* _What the exercise asks_: Below are some records. Retype exactly the lines from the one containing "left elbow: (369, 109)" through the one containing "right elbow: (173, 375)", both included, skipping every picture.

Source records
──────────
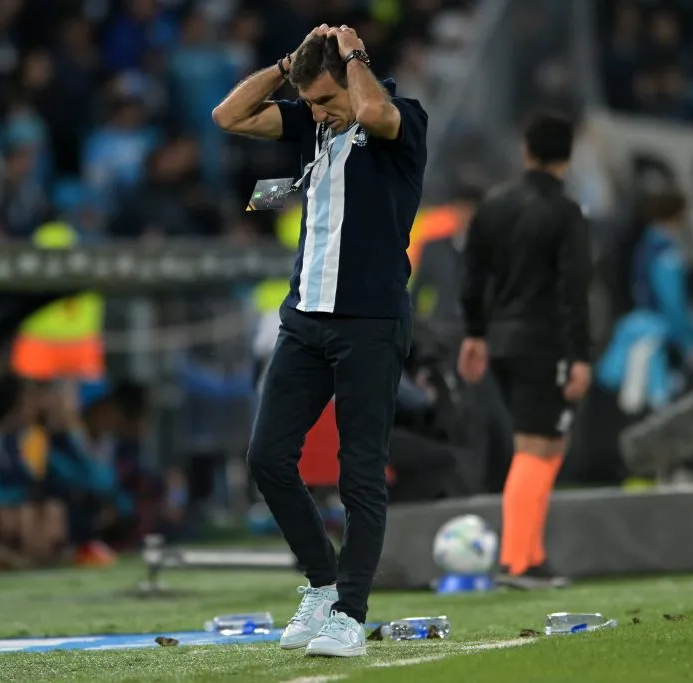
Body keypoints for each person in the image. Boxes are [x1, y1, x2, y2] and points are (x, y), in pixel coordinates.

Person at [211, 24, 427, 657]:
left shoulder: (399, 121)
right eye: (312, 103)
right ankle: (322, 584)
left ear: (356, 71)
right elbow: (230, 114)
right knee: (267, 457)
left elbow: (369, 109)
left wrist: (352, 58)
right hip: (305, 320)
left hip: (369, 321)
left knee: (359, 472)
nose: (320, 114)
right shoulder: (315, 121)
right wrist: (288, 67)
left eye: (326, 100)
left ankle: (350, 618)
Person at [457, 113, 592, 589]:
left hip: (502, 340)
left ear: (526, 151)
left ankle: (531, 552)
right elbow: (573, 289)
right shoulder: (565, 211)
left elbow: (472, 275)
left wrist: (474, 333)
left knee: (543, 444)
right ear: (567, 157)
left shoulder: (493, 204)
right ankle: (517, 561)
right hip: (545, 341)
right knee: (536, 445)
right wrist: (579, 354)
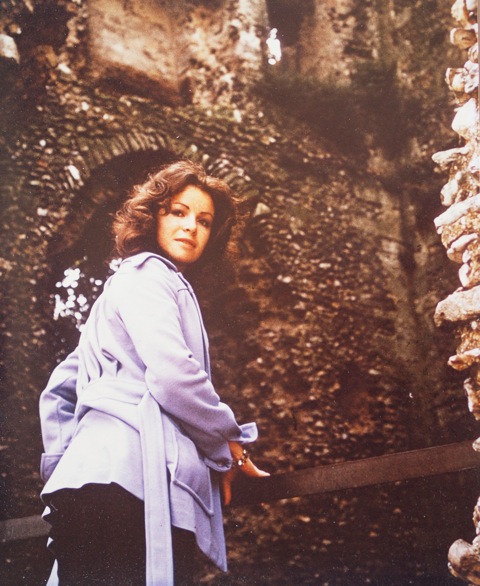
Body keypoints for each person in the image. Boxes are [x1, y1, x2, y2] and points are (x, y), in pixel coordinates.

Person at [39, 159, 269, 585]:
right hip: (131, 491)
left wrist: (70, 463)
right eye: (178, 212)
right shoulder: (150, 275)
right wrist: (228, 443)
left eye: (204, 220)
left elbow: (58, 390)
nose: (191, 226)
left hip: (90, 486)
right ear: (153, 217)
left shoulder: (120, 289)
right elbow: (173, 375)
──────────
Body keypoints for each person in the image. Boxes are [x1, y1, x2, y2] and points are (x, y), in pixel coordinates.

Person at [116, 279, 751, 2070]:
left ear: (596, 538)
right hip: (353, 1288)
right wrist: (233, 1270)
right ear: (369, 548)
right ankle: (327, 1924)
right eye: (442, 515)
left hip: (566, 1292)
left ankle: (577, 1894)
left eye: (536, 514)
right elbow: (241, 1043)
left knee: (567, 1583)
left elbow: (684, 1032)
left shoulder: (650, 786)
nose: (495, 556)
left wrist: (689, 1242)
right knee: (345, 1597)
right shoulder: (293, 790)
──────────
* _Answer to the exercise_:
left elbow: (369, 109)
left wrist: (352, 58)
right hip: (305, 320)
left hip: (369, 321)
left knee: (359, 472)
nose: (320, 114)
right shoulder: (315, 121)
right wrist: (288, 67)
left eye: (326, 100)
left ankle: (350, 618)
Person at [457, 113, 592, 589]:
left hip: (502, 340)
left ear: (526, 151)
left ankle: (531, 552)
right elbow: (573, 289)
right shoulder: (565, 211)
left elbow: (472, 275)
left wrist: (474, 333)
left knee: (543, 444)
right ear: (567, 157)
left shoulder: (493, 204)
right ankle: (517, 561)
right hip: (545, 341)
right knee: (536, 445)
right wrist: (579, 354)
Body keypoints for each person in the image. Boxes are [x1, y1, x2, y2] and points are (x, y), in pixel coordinates.

Person at [39, 159, 269, 585]:
right hip: (131, 491)
left wrist: (70, 463)
right eye: (178, 212)
right shoulder: (150, 275)
right wrist: (228, 443)
left eye: (204, 220)
left elbow: (58, 390)
nose: (191, 226)
left hip: (90, 486)
right ear: (153, 217)
left shoulder: (120, 289)
right elbow: (173, 375)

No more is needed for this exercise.